Guest speakers and panel discussions covered topics, including approaches to training the next generation in data science in public health, ethical issues in data science, and practical considerations around the infrastructure for data science research. Like the first Data Science for Public Health Summit in early 2020, the 2023 summit was organized and moderated by Gary Miller, Vice Dean for Research Strategy and Innovation and professor of Environmental Health Sciences—together with Kiros Berhane, chair of Biostatistics, and Jeff Goldsmith, associate professor of Biostatistics.
In opening remarks, Dean Linda P. Fried said data science will play a key role in addressing critical public health challenges in the coming years. “The complexity of the challenges we’re confronted with demand we look at the methods and the capabilities we as a field bring to the future of health,” she said. “Schools and programs of public health have to become facile in the wide range of tools and techniques that fall under the data sciences.”
The Dean observed that data science has the potential for both good and bad, with the latter including the potential to exacerbate health disparities. As a field, she said, public health needs to create training and research programs that prevent these missteps and create safeguards for every sector to use.
Jeannette M. Wing, executive vice president for research at Columbia University and formerly the director of the Data Science Institute, said the rapidly growing collection of data, combined with our ability to analyze it is putting new demands on data science infrastructure. Wing said her “big goal” is to centralize high-performance computing infrastructure at the university, providing the computing power and storage to support data science, including “high-end AI applications, scientific computing, and gobs and gobs of data.” She solicited input on this plan, encouraging faculty to dream big about what they might do with the right tools and infrastructure.
Xihong Lin, a biostatistician on the faculty of Harvard T. H. Chan School of Public Health, delivered a keynote address that reflected on lessons learned from conducting and communicating research on the COVID-19 pandemic. Among these lessons was the need for data scientists to “step in early and learn on the fly.” Pre-print publications and real-time dashboards provided actionable information in a fast-moving situation. Another important lesson: media training to help scientists communicate with journalists.
An Eye to Ethics
Summit speakers and panelists shined a light on the need for ethical guidelines in data science. As one example of an ethical lapse, an algorithm used by hospitals was found to discriminate against Black people by not referring them to care in the same way it did for White people.

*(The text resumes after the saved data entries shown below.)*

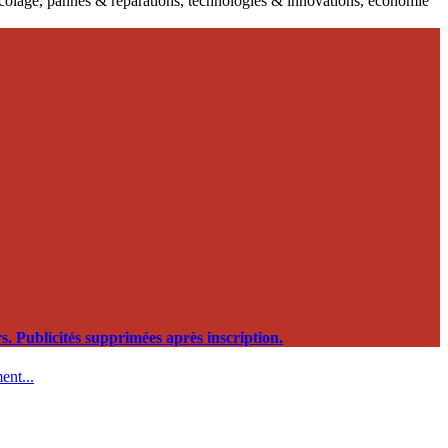
ricolage, pannes & réparations, technologies & innovations, économie
. Publicités supprimées après inscription.
ent...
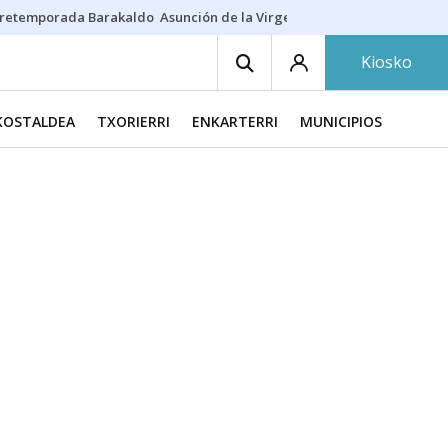
retemporada Barakaldo
Asunción de la Virgen
Casa Targaryen
Gazt
Kiosko
KOSTALDEA
TXORIERRI
ENKARTERRI
MUNICIPIOS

In a distinguished lecture on the eve of the summit, Sherri Rose, a professor of health policy and co-director of the Health Policy Data Science Lab at Stanford University, said ethics, fairness, and health equity should all be considerations for AI tools, all of which should be individually assessed for whether or not they exacerbate harms to minoritized groups. Rose went on to describe her own research which uses AI to reduce inequities in health insurers’ use of risk adjustment formulas. Done right, Rose said AI “could more frequently be contributing to improving health equity rather than harming it.”
In a related panel discussion, Gary Miller said the Columbia Mailman School can take a lead in teaching students in ethical data science before they take jobs in health care technology. “We can start by infusing our values in the people trained at the university,” he said.